▸ EXERCISE DETAILS: Transcribe each record precisely; images stay out.

━━━━━ GIVEN INFORMATION ━━━━━

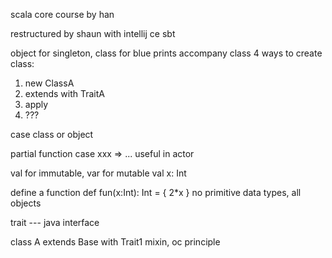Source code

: scala core course by han

restructured by shaun with intellij ce sbt

object for singleton, class for blue prints
accompany class
4 ways to create class:
1) new ClassA
2) extends with TraitA
3) apply
4) ???

case class or object

partial function 
  case xxx => ...
  useful in actor

val for immutable, var for mutable
  val x: Int

define a function
def fun(x:Int): Int = {
	2*x
}
no primitive data types, all objects

trait --- java interface

class A extends Base with Trait1
mixin, oc principle


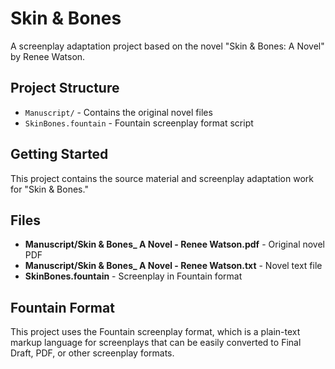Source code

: # Skin & Bones

A screenplay adaptation project based on the novel "Skin & Bones: A Novel" by Renee Watson.

## Project Structure

- `Manuscript/` - Contains the original novel files
- `SkinBones.fountain` - Fountain screenplay format script

## Getting Started

This project contains the source material and screenplay adaptation work for "Skin & Bones."

## Files

- **Manuscript/Skin & Bones_ A Novel - Renee Watson.pdf** - Original novel PDF
- **Manuscript/Skin & Bones_ A Novel - Renee Watson.txt** - Novel text file
- **SkinBones.fountain** - Screenplay in Fountain format

## Fountain Format

This project uses the Fountain screenplay format, which is a plain-text markup language for screenplays that can be easily converted to Final Draft, PDF, or other screenplay formats.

━━━━━

▸ ANSWER TO THIS TASK:
Source code

: scala core course by han

restructured by shaun with intellij ce sbt

object for singleton, class for blue prints
accompany class
4 ways to create class:
1) new ClassA
2) extends with TraitA
3) apply
4) ???

case class or object

partial function 
  case xxx => ...
  useful in actor

val for immutable, var for mutable
  val x: Int

define a function
def fun(x:Int): Int = {
	2*x
}
no primitive data types, all objects

trait --- java interface

class A extends Base with Trait1
mixin, oc principle


Source code

: # Skin & Bones

A screenplay adaptation project based on the novel "Skin & Bones: A Novel" by Renee Watson.

## Project Structure

- `Manuscript/` - Contains the original novel files
- `SkinBones.fountain` - Fountain screenplay format script

## Getting Started

This project contains the source material and screenplay adaptation work for "Skin & Bones."

## Files

- **Manuscript/Skin & Bones_ A Novel - Renee Watson.pdf** - Original novel PDF
- **Manuscript/Skin & Bones_ A Novel - Renee Watson.txt** - Novel text file
- **SkinBones.fountain** - Screenplay in Fountain format

## Fountain Format

This project uses the Fountain screenplay format, which is a plain-text markup language for screenplays that can be easily converted to Final Draft, PDF, or other screenplay formats.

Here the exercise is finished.